と、君と。






――――雨が……

室内に居ても判る程の雨音に、机に広げた資料へと視線を落としていた観月が顔を上げる。すると、暗雲を走り抜ける稲光と、激しく降り続く雨粒が視界に飛び込んできた。

「……まだ、残っているかも……」

スクールへ行き一足早く部活を終えていた観月は、部屋に立て掛けていた傘を手に寮を飛び出した。



***



降り続く雨が一向に収まる気配を見せない空を、部室の中から困った顔をして見上げる赤澤は、どうしたものかと考えていた。
濡れて帰るのも構わないが、公共の交通機関を頼り帰宅する彼には、それは駄目だと案を蹴る。
職員室で借りようかとしたが、部室から校舎への移動だけでも一苦労しそうだと、これも却下した。
止むまで待つのが一番かと結論に達した時、部室のドアが開け放たれた。

「やはり、残ってましたか」

「あれ?観月、何で?」

「何もありませんよ。

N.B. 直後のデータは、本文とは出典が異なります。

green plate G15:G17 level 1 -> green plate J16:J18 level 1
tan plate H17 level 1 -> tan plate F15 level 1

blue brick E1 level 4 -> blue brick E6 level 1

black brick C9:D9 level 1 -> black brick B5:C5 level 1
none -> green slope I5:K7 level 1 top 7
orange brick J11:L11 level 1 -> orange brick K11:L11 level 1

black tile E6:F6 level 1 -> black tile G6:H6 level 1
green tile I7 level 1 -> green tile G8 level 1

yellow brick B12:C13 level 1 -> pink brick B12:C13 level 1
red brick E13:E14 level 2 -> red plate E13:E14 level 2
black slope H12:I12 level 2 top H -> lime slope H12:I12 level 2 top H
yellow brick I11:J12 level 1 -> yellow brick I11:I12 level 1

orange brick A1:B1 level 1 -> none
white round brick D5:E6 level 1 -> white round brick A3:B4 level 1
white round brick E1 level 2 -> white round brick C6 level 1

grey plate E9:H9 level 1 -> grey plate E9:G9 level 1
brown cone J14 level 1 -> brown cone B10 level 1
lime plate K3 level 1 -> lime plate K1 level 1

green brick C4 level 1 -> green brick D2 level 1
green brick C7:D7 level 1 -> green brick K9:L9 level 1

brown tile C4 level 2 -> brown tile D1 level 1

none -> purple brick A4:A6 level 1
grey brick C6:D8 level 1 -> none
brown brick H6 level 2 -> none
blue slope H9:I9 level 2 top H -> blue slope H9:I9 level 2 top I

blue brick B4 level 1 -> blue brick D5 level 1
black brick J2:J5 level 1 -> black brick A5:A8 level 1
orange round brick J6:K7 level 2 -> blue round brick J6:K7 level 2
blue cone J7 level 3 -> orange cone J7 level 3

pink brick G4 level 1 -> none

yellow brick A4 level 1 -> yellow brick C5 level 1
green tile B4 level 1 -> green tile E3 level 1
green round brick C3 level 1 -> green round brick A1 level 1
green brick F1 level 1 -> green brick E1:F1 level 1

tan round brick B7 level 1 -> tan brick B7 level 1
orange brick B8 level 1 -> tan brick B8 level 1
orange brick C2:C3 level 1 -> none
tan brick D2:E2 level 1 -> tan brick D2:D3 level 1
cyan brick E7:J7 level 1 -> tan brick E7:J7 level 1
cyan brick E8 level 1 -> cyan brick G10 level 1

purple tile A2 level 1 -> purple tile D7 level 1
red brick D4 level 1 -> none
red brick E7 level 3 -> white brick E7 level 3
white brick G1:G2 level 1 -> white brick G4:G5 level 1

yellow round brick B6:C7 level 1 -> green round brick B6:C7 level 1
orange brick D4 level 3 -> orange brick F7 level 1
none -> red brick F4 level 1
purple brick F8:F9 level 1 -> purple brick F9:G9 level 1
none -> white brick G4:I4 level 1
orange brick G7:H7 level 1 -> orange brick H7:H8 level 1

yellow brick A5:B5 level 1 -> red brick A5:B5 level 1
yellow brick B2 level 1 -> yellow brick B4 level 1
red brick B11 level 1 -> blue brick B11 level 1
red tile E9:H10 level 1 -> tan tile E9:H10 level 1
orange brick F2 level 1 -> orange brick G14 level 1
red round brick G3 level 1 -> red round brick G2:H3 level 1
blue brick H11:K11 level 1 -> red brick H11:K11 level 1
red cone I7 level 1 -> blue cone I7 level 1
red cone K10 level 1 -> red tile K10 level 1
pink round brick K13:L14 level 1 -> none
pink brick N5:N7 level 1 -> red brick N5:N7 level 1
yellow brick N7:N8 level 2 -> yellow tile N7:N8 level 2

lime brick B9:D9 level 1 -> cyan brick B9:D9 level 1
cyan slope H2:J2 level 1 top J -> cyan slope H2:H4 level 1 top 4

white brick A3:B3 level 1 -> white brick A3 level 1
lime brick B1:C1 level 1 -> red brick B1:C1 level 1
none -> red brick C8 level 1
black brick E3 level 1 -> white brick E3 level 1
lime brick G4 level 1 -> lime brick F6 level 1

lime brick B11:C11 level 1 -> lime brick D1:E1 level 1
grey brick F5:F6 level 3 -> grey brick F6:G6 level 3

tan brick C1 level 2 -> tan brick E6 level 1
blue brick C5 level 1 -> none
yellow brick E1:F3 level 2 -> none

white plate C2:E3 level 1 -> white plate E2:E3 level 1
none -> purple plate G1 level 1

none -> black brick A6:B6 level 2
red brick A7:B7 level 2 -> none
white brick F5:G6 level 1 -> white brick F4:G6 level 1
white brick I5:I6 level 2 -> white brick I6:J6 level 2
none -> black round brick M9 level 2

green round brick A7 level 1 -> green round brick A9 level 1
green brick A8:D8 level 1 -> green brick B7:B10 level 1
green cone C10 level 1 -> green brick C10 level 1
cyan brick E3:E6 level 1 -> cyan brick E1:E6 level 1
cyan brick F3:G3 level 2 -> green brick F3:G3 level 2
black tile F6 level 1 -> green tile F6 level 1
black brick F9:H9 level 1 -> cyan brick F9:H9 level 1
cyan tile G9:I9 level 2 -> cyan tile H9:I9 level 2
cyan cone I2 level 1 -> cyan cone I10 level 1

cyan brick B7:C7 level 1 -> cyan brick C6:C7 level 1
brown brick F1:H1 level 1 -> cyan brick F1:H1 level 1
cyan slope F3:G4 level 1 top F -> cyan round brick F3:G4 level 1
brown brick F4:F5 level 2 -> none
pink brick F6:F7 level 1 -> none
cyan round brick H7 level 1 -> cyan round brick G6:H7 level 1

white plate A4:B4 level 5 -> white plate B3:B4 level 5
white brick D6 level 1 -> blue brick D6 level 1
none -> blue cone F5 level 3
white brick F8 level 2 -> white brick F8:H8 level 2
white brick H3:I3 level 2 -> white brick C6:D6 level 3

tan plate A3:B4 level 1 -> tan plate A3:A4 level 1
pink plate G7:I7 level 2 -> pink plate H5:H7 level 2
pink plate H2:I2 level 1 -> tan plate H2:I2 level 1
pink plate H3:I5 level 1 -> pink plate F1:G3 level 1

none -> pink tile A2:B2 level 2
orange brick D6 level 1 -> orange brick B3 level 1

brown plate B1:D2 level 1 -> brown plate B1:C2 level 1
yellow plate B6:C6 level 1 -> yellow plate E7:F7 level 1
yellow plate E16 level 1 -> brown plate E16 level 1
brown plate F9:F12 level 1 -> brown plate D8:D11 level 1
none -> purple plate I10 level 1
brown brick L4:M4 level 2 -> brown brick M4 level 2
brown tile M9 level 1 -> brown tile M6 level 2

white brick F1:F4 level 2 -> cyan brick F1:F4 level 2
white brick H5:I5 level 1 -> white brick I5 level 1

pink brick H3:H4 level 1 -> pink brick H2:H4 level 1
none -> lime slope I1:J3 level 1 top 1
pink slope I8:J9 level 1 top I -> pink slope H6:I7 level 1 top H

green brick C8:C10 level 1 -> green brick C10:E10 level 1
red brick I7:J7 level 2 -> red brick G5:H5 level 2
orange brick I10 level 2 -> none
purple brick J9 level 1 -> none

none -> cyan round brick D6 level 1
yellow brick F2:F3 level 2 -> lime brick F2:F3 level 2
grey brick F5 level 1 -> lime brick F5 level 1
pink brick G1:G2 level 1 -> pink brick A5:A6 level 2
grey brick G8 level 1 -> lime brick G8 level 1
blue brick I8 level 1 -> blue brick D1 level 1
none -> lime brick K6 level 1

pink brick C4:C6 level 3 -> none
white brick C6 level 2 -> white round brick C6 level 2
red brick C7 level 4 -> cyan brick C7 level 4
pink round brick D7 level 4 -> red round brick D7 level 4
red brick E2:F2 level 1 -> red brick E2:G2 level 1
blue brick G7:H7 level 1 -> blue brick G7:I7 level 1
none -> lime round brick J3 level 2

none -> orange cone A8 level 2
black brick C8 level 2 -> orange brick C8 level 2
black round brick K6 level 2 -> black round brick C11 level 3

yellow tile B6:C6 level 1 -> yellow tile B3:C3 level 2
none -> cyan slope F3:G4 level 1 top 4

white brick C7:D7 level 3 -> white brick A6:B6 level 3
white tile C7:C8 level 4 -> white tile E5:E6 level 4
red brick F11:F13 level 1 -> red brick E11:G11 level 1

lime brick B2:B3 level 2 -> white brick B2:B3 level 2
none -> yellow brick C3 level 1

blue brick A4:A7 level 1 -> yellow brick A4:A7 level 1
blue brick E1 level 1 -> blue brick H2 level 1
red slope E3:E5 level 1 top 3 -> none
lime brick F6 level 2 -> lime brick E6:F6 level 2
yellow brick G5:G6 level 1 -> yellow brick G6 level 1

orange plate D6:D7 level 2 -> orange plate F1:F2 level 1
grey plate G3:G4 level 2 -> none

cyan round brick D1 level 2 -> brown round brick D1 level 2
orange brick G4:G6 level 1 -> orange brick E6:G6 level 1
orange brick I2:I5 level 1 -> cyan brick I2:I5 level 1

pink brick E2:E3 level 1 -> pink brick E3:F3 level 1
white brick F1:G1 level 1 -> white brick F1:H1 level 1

赤澤、傘が無いのでしょう?僕のでは嫌かも知れませんが……使ってください」

赤澤の質問には答えず、手にしていた先程まで雨水を盛大に浴び、水の滴っている傘を差し出した。
それは、大柄な赤澤が差すにはとても華奢な作りでいて、色合いも観月らしい感じのだった。
一瞬、躊躇った表情をした赤澤は、やんわりとした断りの言葉を発する。

「ありがとう、気持ちだけ貰っとく。もうすぐ止むだろうから、ここで大人しく待つさ。止まなかったら濡れて帰るし」

濡れて帰る、と言った瞬間、観月は語気を荒げて無理矢理に傘を赤澤に握らせた。

「あなた馬鹿ですか?!近々、練習試合があるのですよ!濡れて帰って風邪でも引いたらどうするんですか!!貴重な戦力ですし、部長不在だなんてとんでもない!!」

――――無いよりはマシですから、恥ずかしいでしょうが使って下さい。

赤澤の躊躇った理由を見通していたのか観月は、試合を引き合いに出し、我慢して使って欲しいと説得する。
その顔つきと迫力に押され、不似合いな傘を手に頷く赤澤だった。

「では……気を付けて」

強引ではあったが納得した彼の頷きを見てふわり、と笑んだ観月は、そのまま部室を立ち去ろうと背を向ける。
刹那。
力強く腕を引かれてしまい、身体が揺れた。

「えっ?」

「お前、自分は濡れて帰る気か?」

「ええ。傘は一本しかありませんし、仕方ないでしょう。雨足が収まってきたので寮までの距離くらい、大したこと……ちょっと?!」

「じゃ、俺が寮まで送ってやる」

引いた腕を支えにして観月との距離を縮めた赤澤は、彼の肩を抱き込み引き寄せる。
好きな人の温度と鼓動を間近で感じた観月は、頬を朱にして俯き、口をつぐんでしまうのだった。





20100425



***




心配で心配で仕方ない観月と、どうにかなるだろうな赤澤でした。